# SQL Parameters

Currently Google BigQuery SQL does not support parameterization. However, within notebooks, it is interesting to be able to use Python variables defined in the notebook as parameter values for SQL.

Google Cloud Datalab introduces a pattern for declaring and using parameterized queries.

## Data Preview

In [1]:
%%bigquery sample --count 10
SELECT * FROM [cloud-datalab-samples:httplogs.logs_20140615]

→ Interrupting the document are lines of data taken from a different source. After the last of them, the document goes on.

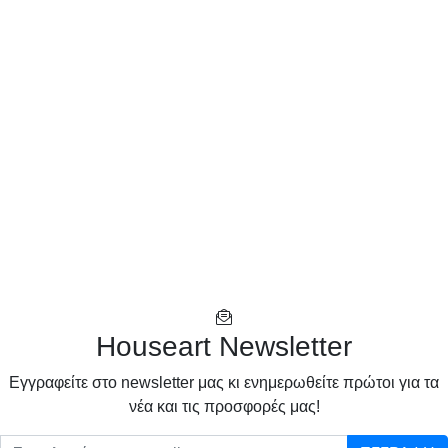
Houseart Newsletter
Eγγραφείτε στο newsletter μας κι ενημερωθείτε πρώτοι για τα
νέα και τις προσφορές μας!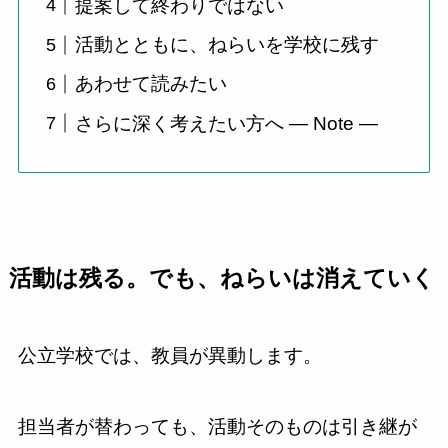
提案して終わりではない
活動とともに、ねらいを学校に残す
あわせて読みたい
さらに深く考えたい方へ ― Note ―
活動は残る。でも、ねらいは消えていく
公立学校では、教員が異動します。
担当者が替わっても、活動そのものは引き継が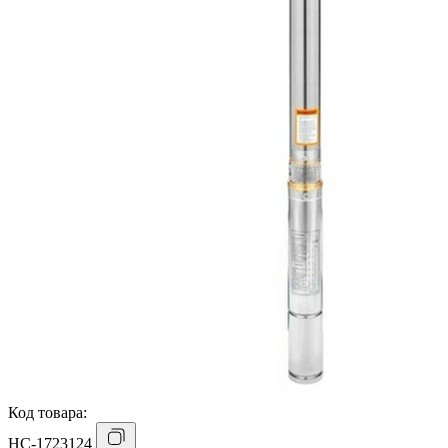
Код товара:
НС-1723124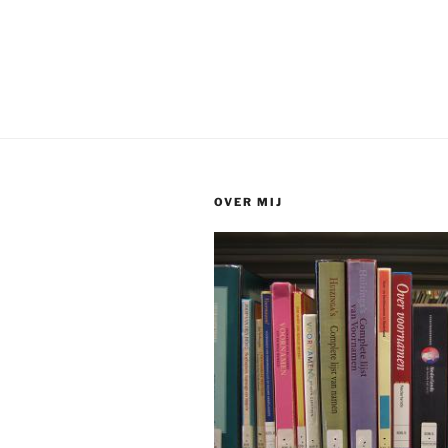
OVER MIJ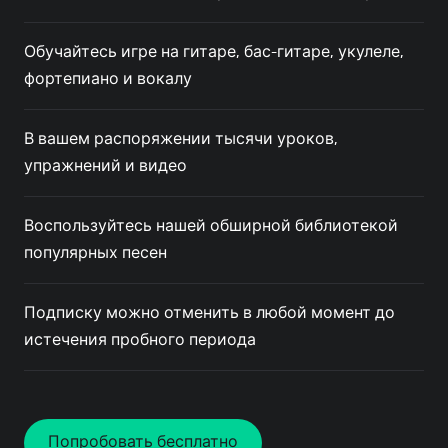
Обучайтесь игре на гитаре, бас-гитаре, укулеле,
фортепиано и вокалу
В вашем распоряжении тысячи уроков,
упражнений и видео
Воспользуйтесь нашей обширной библиотекой
популярных песен
Подписку можно отменить в любой момент до
истечения пробного периода
Попробовать бесплатно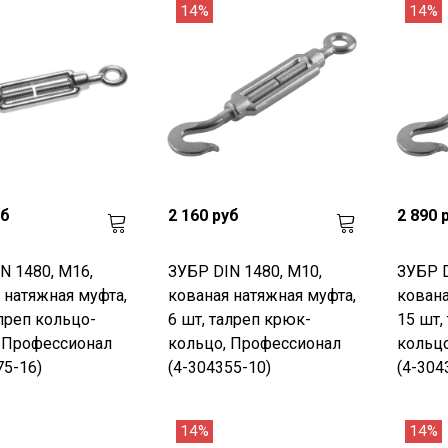
14%
14%
уб
2 160 руб
2 890 
N 1480, М16,
ЗУБР DIN 1480, М10,
ЗУБР D
 натяжная муфта,
кованая натяжная муфта,
кована
алреп кольцо-
6 шт, талреп крюк-
15 шт,
 Профессионал
кольцо, Профессионал
кольц
75-16)
(4-304355-10)
(4-304
14%
14%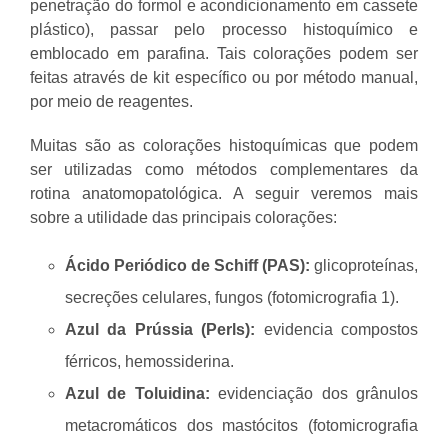
penetração do formol e acondicionamento em cassete
plástico), passar pelo processo histoquímico e
emblocado em parafina. Tais colorações podem ser
feitas através de kit específico ou por método manual,
por meio de reagentes.
Muitas são as colorações histoquímicas que podem
ser utilizadas como métodos complementares da
rotina anatomopatológica. A seguir veremos mais
sobre a utilidade das principais colorações:
Ácido Periódico de Schiff (PAS):
glicoproteínas,
secreções celulares, fungos (fotomicrografia 1).
Azul da Prússia (Perls):
evidencia compostos
férricos, hemossiderina.
Azul de Toluidina:
evidenciação dos grânulos
metacromáticos dos mastócitos (fotomicrografia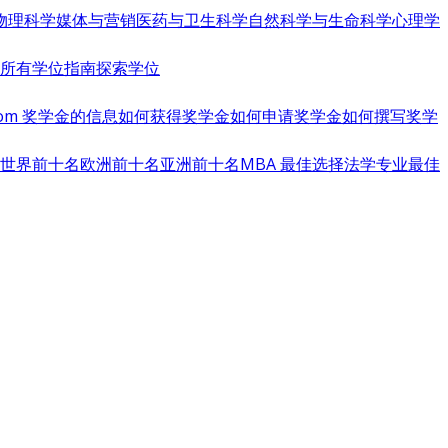
物理科学
媒体与营销
医药与卫生科学
自然科学与生命科学
心理学
览所有学位指南
探索学位
s.com 奖学金的信息
如何获得奖学金
如何申请奖学金
如何撰写奖学
世界前十名
欧洲前十名
亚洲前十名
MBA 最佳选择
法学专业最佳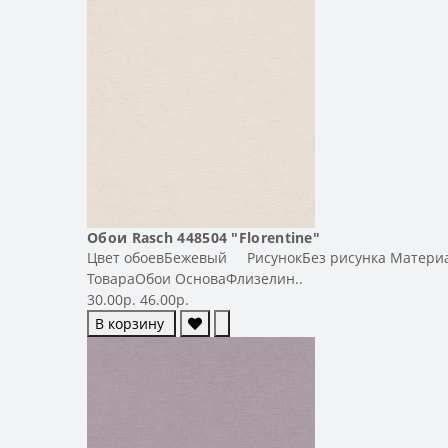
Обои Rasch 448504 "Florentine"
Цвет обоевБежевый РисунокБез рисунка МатериалВ
ТовараОбои ОсноваФлизелин..
30.00р.
46.00р.
В корзину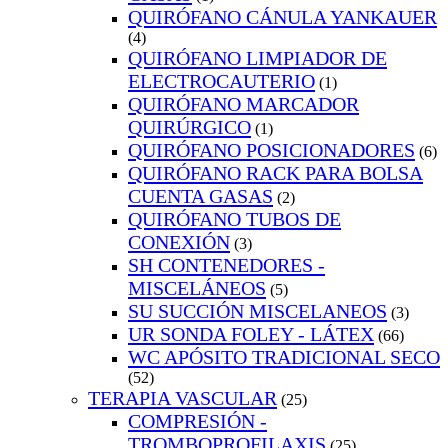
QUIRÓFANO CÁNULA YANKAUER
(4)
QUIRÓFANO LIMPIADOR DE
ELECTROCAUTERIO
(1)
QUIRÓFANO MARCADOR
QUIRÚRGICO
(1)
QUIRÓFANO POSICIONADORES
(6)
QUIRÓFANO RACK PARA BOLSA
CUENTA GASAS
(2)
QUIRÓFANO TUBOS DE
CONEXIÓN
(3)
SH CONTENEDORES -
MISCELÁNEOS
(5)
SU SUCCIÓN MISCELANEOS
(3)
UR SONDA FOLEY - LÁTEX
(66)
WC APÓSITO TRADICIONAL SECO
(52)
TERAPIA VASCULAR
(25)
COMPRESIÓN -
TROMBOPROFILAXIS
(25)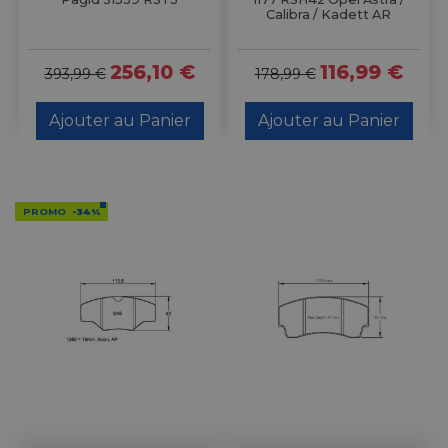
Calibra / Kadett AR
256,10 €
116,99 €
393,99 €
178,99 €
Ajouter au Panier
Ajouter au Panier
PROMO
-34%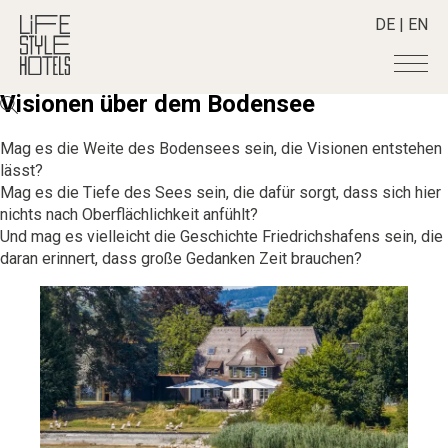
DE
|
EN
Visionen über dem Bodensee
Hotels
+
Mag es die Weite des Bodensees sein, die Visionen entstehen
Destinations
+
All hotels
lässt?
Mag es die Tiefe des Sees sein, die dafür sorgt, dass sich hier
Alpine Lifestyle
Stories
+
Destinations
nichts nach Oberflächlichkeit anfühlt?
Beach
Austria
Shop
+
Und mag es vielleicht die Geschichte Friedrichshafens sein, die
All stories
City
daran erinnert, dass große Gedanken Zeit brauchen?
Belgium
Active & Wellness
Smart Traveller
+
All Products
Countryside
Croatia
Advent Calender
Lifestylehotels BOOK
Newsletter
Mindful Traveller
All Smart Deals
Germany
Adventkalender
The Stylemate Magazin/e
New Member
Smart Traveller
Become a member
+
Greece
Culture
Gutschein/Voucher
Wellness
Newsletter subscription
India
About us
+
Design & Architecture
Member benefits
Indonesia
Eat & Drink
Register your hotel
Mission Statement
Italy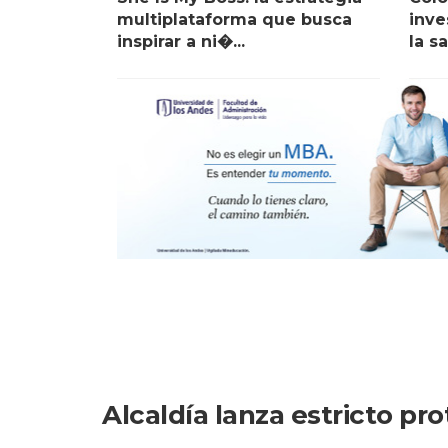
multiplataforma que busca
inve
inspirar a ni�...
la sa
Alcaldía lanza estricto p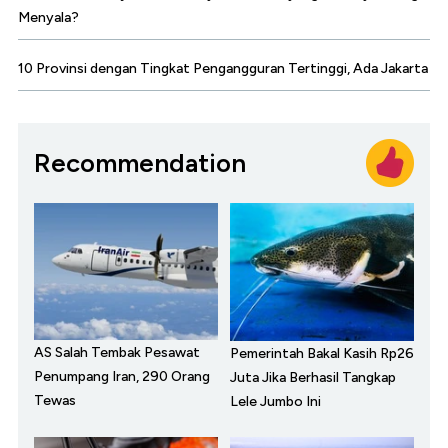
Menyala?
10 Provinsi dengan Tingkat Pengangguran Tertinggi, Ada Jakarta
Recommendation
AS Salah Tembak Pesawat
Pemerintah Bakal Kasih Rp26
Penumpang Iran, 290 Orang
Juta Jika Berhasil Tangkap
Tewas
Lele Jumbo Ini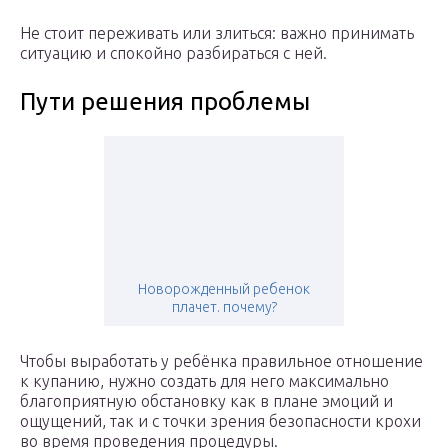
Не стоит переживать или злиться: важно принимать
ситуацию и спокойно разбираться с ней.
Пути решения проблемы
Новорожденный ребенок
плачет. почему?
Чтобы выработать у ребёнка правильное отношение
к купанию, нужно создать для него максимально
благоприятную обстановку как в плане эмоций и
ощущений, так и с точки зрения безопасности крохи
во время проведения процедуры.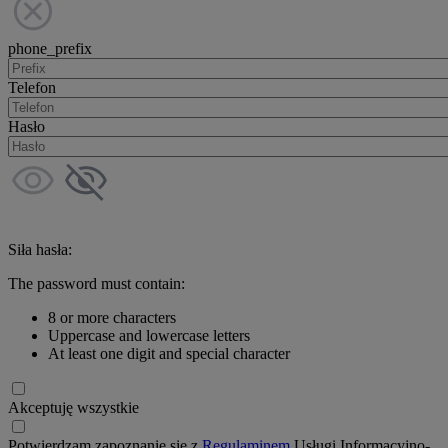
phone_prefix
Telefon
Hasło
Siła hasła:
The password must contain:
8 or more characters
Uppercase and lowercase letters
At least one digit and special character
Akceptuję wszystkie
Potwierdzam zapoznanie się z
Regulaminem
Usługi Informacyjno-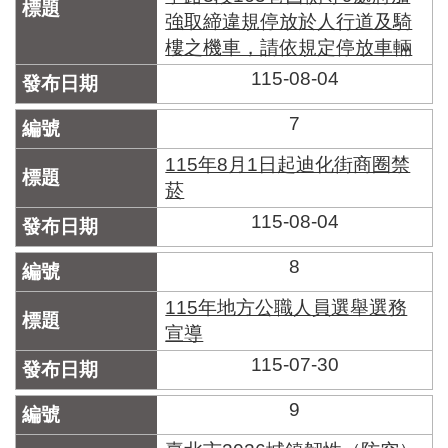
強取締違規停放於人行道及騎
樓之機車，請依規定停放車輛
115-08-04
7
115年8月1日起迪化街商圈禁
菸
115-08-04
8
115年地方公職人員選舉選務
宣導
115-07-30
9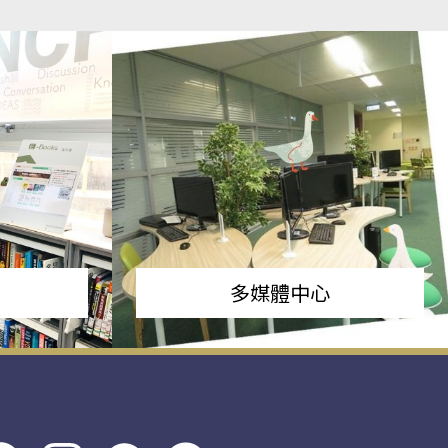
多媒體中心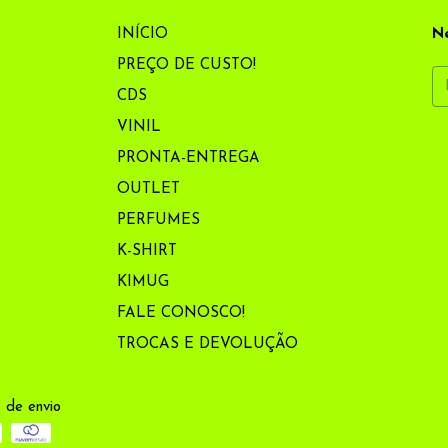
INÍCIO
Ne
PREÇO DE CUSTO!
CDS
VINIL
PRONTA-ENTREGA
OUTLET
PERFUMES
K-SHIRT
KIMUG
FALE CONOSCO!
TROCAS E DEVOLUÇÃO
 de envio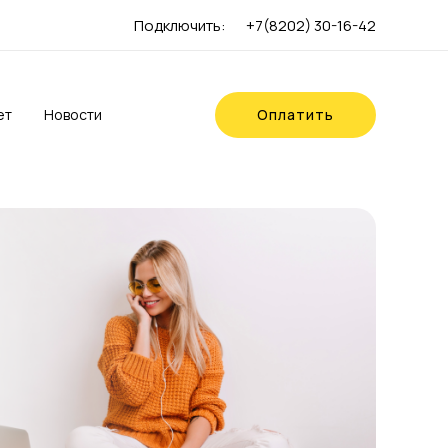
Подключить:
+7(8202) 30-16-42
ет
Новости
Оплатить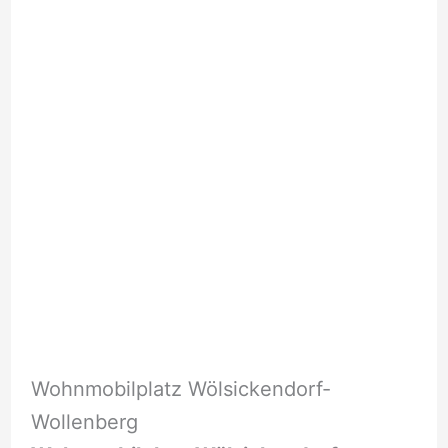
Wohnmobilplatz Wölsickendorf-
Wollenberg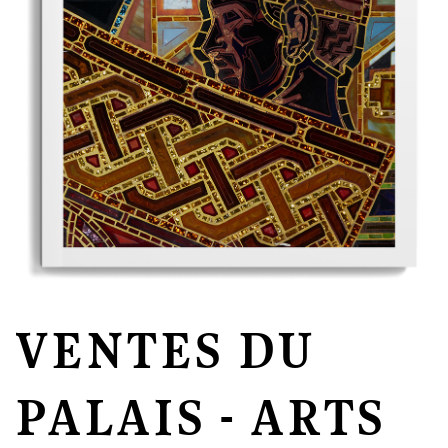
VENTES DU
PALAIS - ARTS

timestamp,latency,status,method,endpoint
2014-06-15 07:00:00.003772,122,200,GET,Interact3
2014-06-15 07:00:00.428897,144,200,GET,Interact3
2014-06-15 07:00:00.536486,48,200,GET,Interact3
2014-06-15 07:00:00.652760,28,405,GET,Interact2
2014-06-15 07:00:00.670100,103,200,GET,Interact3
2014-06-15 07:00:00.834251,121,405,GET,Interact2
2014-06-15 07:00:00.943075,28,200,GET,Other
2014-06-15 07:00:01.000102,124,405,GET,Interact2
2014-06-15 07:00:01.071107,49,200,GET,Interact3
2014-06-15 07:00:01.159701,119,200,GET,Other


In [2]:
%%sql
SELECT endpoint FROM [cloud-datalab-samples:httplogs.logs_20140615] GROUP BY endpoint

endpoint
Interact3
Interact2
Other
Popular
Home
Create
Admin
Interact1
Warmup
Recent


# Parameterization via SQL Modules

Parameters are declared in SQL modules using a `name = default_value` syntax before the SQL, and then using `$name` within the SQL to reference the parameter.

In [3]:
%%sql --module endpoint_stats
endpoint = 'Other'

SELECT endpoint, COUNT(latency) As requests, MIN(latency) AS min_latency, MAX(latency) AS max_latency
FROM [cloud-datalab-samples:httplogs.logs_20140615]
WHERE endpoint = $endpoint
GROUP BY endpoint

This defined a SQL query with a String `name` parameter named `endpoint`, which defaults to the value `Other` (as you'll see when the query is used to sample data without specifying a specific value).

In [4]:
%%bigquery execute --query endpoint_stats

endpoint,requests,min_latency,max_latency
Other,326889,1,121277


## Declarative Query Execution

Parameter values can be specified with a `%%bigquery sample` command as follows (parameter values are defined in a YAML block):

In [5]:
%%bigquery execute --query endpoint_stats
endpoint: Recent

endpoint,requests,min_latency,max_latency
Recent,734,2,18715


The YAML text can reference values defined in the notebook as well, again using the `$variable` syntax.

In [6]:
interesting_endpoint = 'Popular'

In [7]:
%%bigquery execute --query endpoint_stats
endpoint: $interesting_endpoint

endpoint,requests,min_latency,max_latency
Popular,7658,2,6443


## Imperative Query Execution

Parameter values can be passed to BigQuery APIs when constructing a `Query` object.

In [8]:
import datalab.bigquery as bq

In [9]:
stats_query = bq.Query(endpoint_stats, endpoint = interesting_endpoint)
print stats_query.sql

SELECT endpoint, COUNT(latency) As requests, MIN(latency) AS min_latency, MAX(latency) AS max_latency
FROM [cloud-datalab-samples:httplogs.logs_20140615]
WHERE endpoint = "Popular"
GROUP BY endpoint


From the above SQL, you can see that the value for the `$endpoint` variable was expanded. This parameter replacement happens locally, before the resulting SQL is sent to BigQuery.

In [10]:
stats_query.results()

endpoint,requests,min_latency,max_latency
Popular,7658,2,6443


# Looking Ahead

Parameterization enables one part of the SQL and Python integration: being able to use values in Python code in the notebook, and passing them in as part of the query when retrieving data from BigQuery.

The next notebook will cover the other part of the SQL and Python integration: retrieving query results into the notebook for use with Python code.

Parameterization is also a building block for creating complex queries that use whole queries as parameter values.